(Data records)

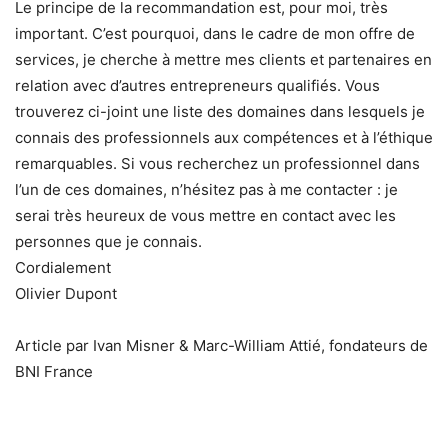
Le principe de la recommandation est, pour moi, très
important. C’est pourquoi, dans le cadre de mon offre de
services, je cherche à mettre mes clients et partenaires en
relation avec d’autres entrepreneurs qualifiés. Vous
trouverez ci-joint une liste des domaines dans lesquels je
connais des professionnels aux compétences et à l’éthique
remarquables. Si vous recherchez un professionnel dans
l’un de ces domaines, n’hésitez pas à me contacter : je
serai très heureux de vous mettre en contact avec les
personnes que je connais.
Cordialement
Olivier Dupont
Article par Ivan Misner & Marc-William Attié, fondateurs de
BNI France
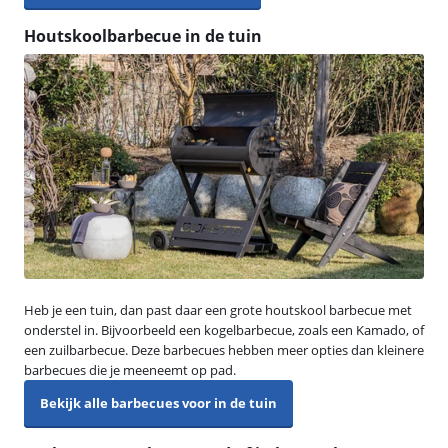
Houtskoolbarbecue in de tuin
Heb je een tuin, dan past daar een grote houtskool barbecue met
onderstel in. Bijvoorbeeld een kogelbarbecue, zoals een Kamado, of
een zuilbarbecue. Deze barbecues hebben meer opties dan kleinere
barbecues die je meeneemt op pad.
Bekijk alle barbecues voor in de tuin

What this task involves
Transcribe every entry word for word, excluding images.

Exercise response
Le principe de la recommandation est, pour moi, très
important. C’est pourquoi, dans le cadre de mon offre de
services, je cherche à mettre mes clients et partenaires en
relation avec d’autres entrepreneurs qualifiés. Vous
trouverez ci-joint une liste des domaines dans lesquels je
connais des professionnels aux compétences et à l’éthique
remarquables. Si vous recherchez un professionnel dans
l’un de ces domaines, n’hésitez pas à me contacter : je
serai très heureux de vous mettre en contact avec les
personnes que je connais.
Cordialement
Olivier Dupont
Article par Ivan Misner & Marc-William Attié, fondateurs de
BNI France
Houtskoolbarbecue in de tuin
Heb je een tuin, dan past daar een grote houtskool barbecue met
onderstel in. Bijvoorbeeld een kogelbarbecue, zoals een Kamado, of
een zuilbarbecue. Deze barbecues hebben meer opties dan kleinere
barbecues die je meeneemt op pad.
Bekijk alle barbecues voor in de tuin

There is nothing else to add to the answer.